◆ Exercise objective ◆
Reproduce the listing below verbatim, line for line, and omit the pictures from your answer.

◆ Given information ◆
__________________________________________________

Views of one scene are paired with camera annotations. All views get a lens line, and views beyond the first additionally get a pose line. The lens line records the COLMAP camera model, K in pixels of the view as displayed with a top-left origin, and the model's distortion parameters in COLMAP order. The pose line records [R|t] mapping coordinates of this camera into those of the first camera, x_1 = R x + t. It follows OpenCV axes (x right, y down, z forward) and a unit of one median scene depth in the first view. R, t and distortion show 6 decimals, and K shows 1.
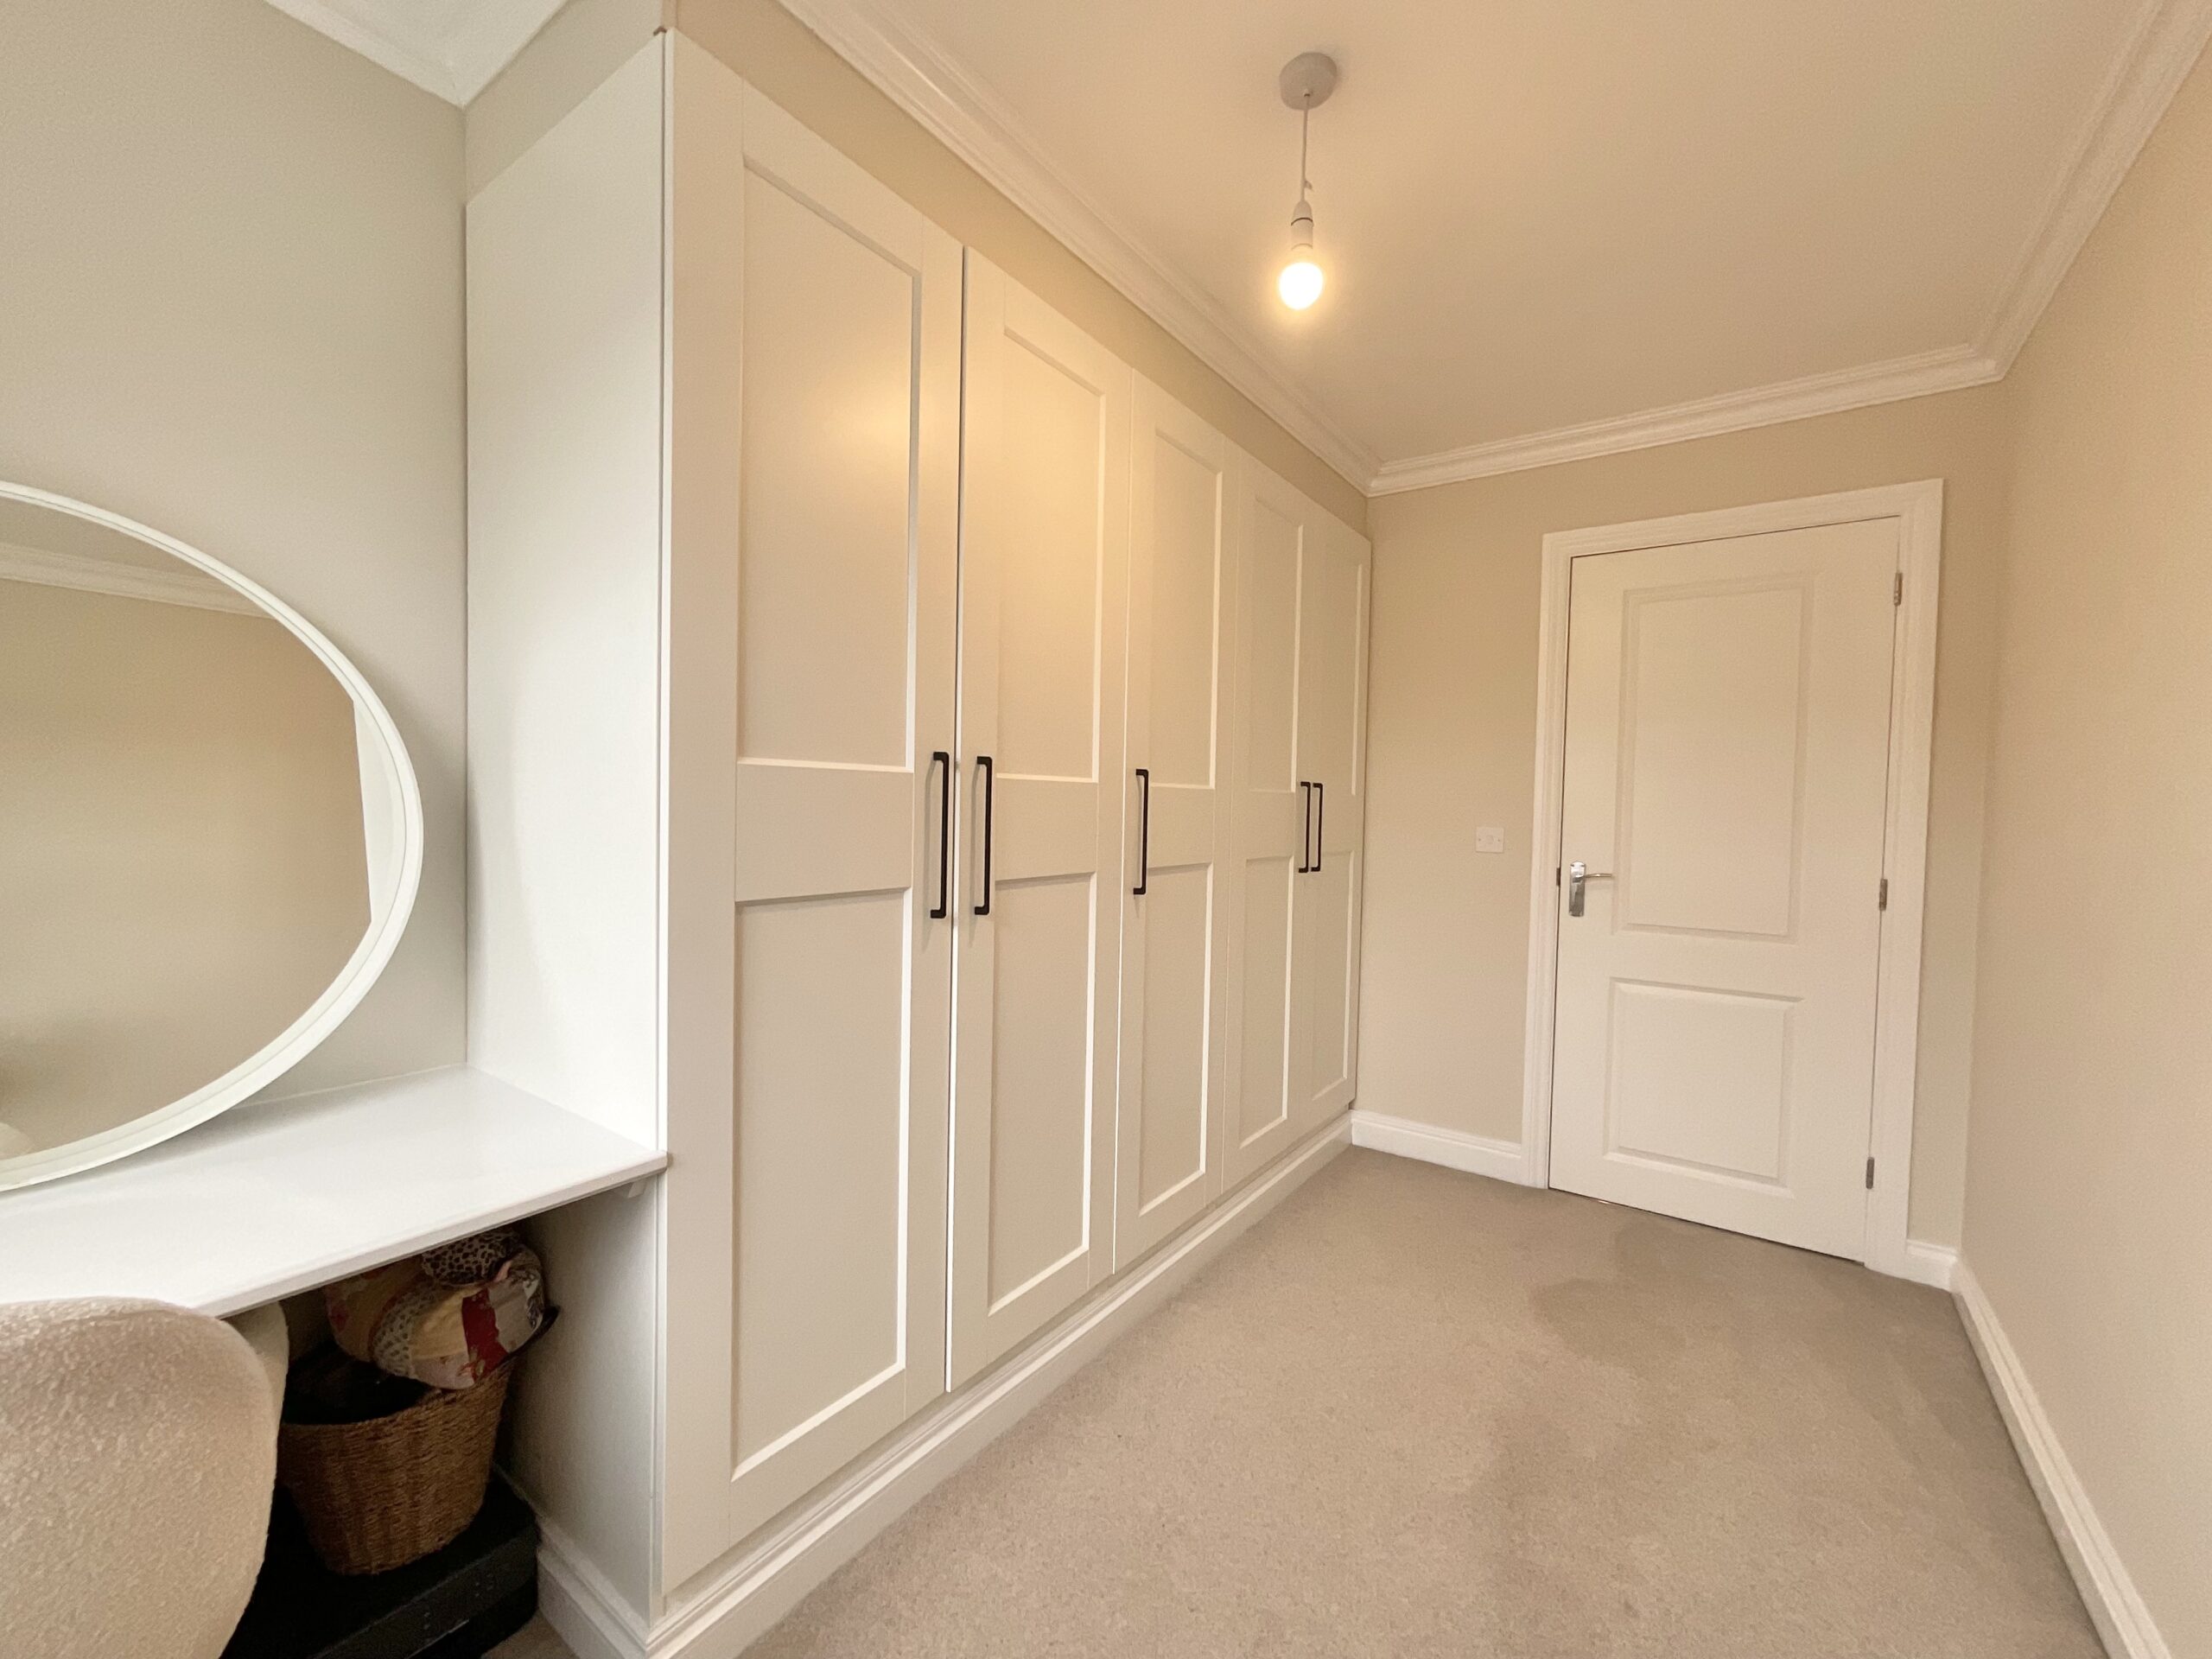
lens RADIAL K [[899.3, 0, 1106.0], [0, 899.3, 829.5], [0, 0, 1]] dist [-0.000364, -0.000285]
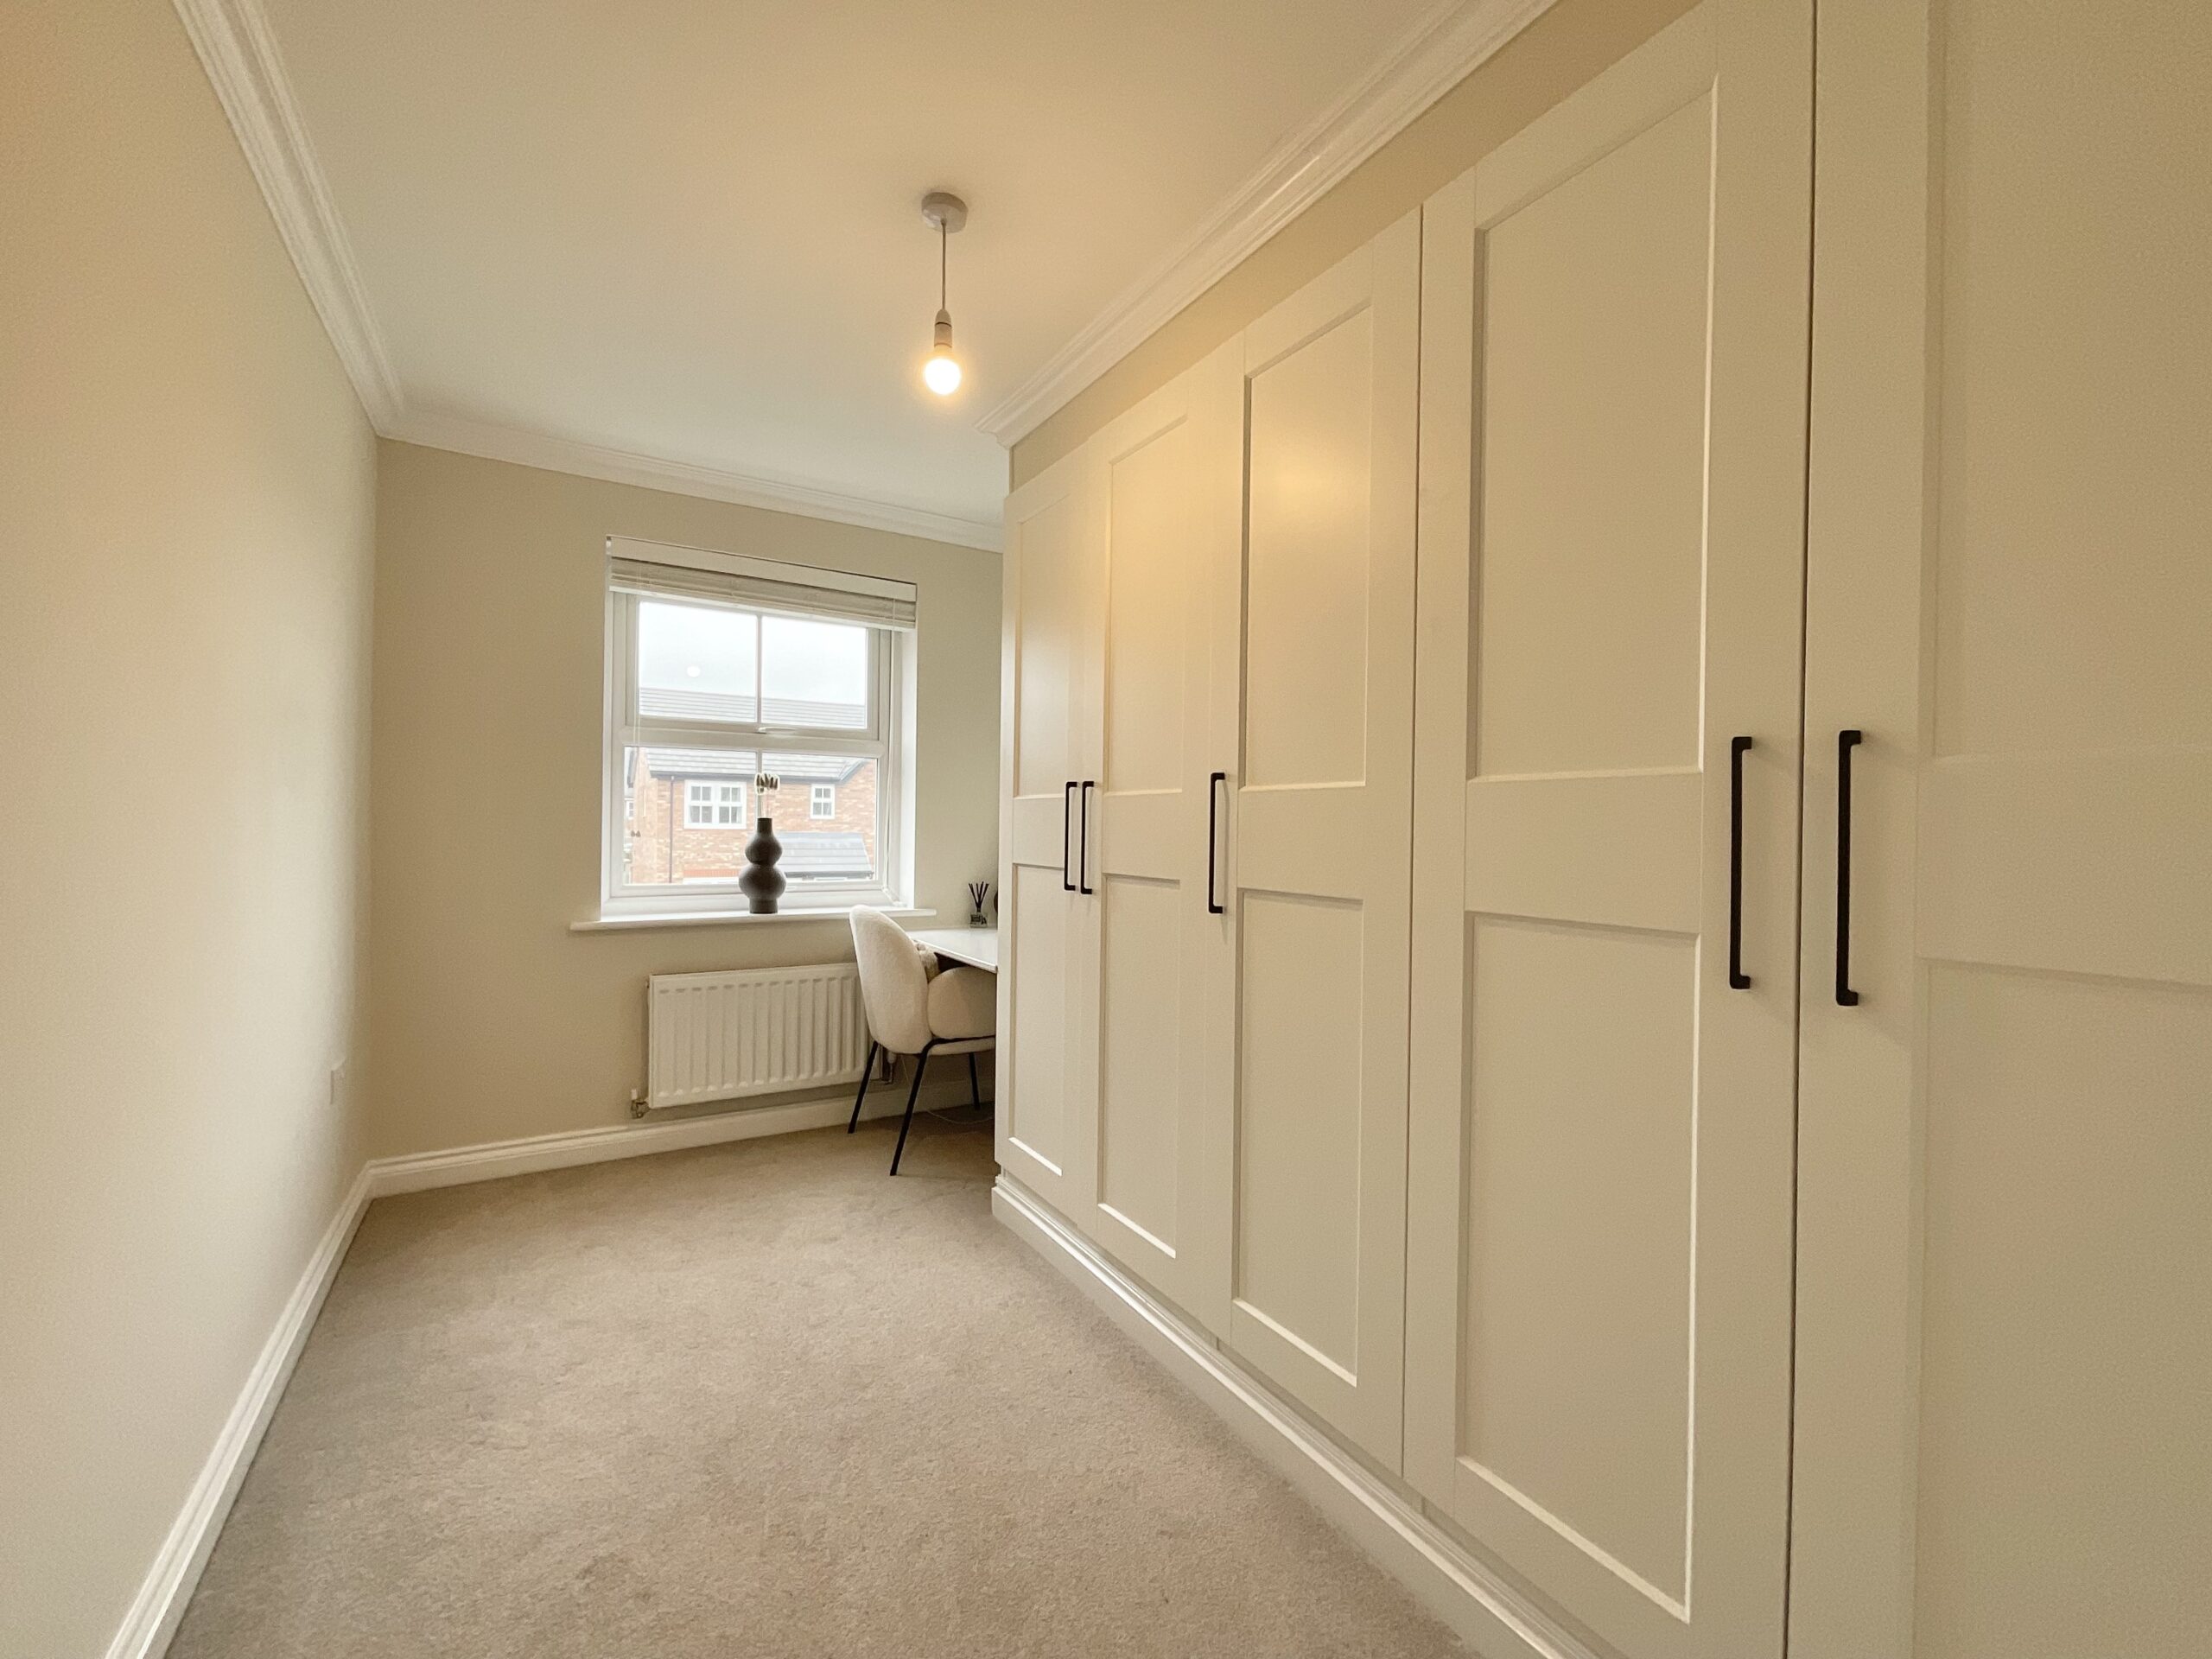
lens RADIAL K [[899.3, 0, 1106.0], [0, 899.3, 829.5], [0, 0, 1]] dist [-0.000364, -0.000285]
pose [[-0.402355, -0.007480, -0.915453, 0.839420], [-0.019856, 0.999803, 0.000558, -0.009953], [0.915268, 0.018402, -0.402424, 1.199122]]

__________________________________________________

◆ Task solution ◆
Views of one scene are paired with camera annotations. All views get a lens line, and views beyond the first additionally get a pose line. The lens line records the COLMAP camera model, K in pixels of the view as displayed with a top-left origin, and the model's distortion parameters in COLMAP order. The pose line records [R|t] mapping coordinates of this camera into those of the first camera, x_1 = R x + t. It follows OpenCV axes (x right, y down, z forward) and a unit of one median scene depth in the first view. R, t and distortion show 6 decimals, and K shows 1.
lens RADIAL K [[899.3, 0, 1106.0], [0, 899.3, 829.5], [0, 0, 1]] dist [-0.000364, -0.000285]
lens RADIAL K [[899.3, 0, 1106.0], [0, 899.3, 829.5], [0, 0, 1]] dist [-0.000364, -0.000285]
pose [[-0.402355, -0.007480, -0.915453, 0.839420], [-0.019856, 0.999803, 0.000558, -0.009953], [0.915268, 0.018402, -0.402424, 1.199122]]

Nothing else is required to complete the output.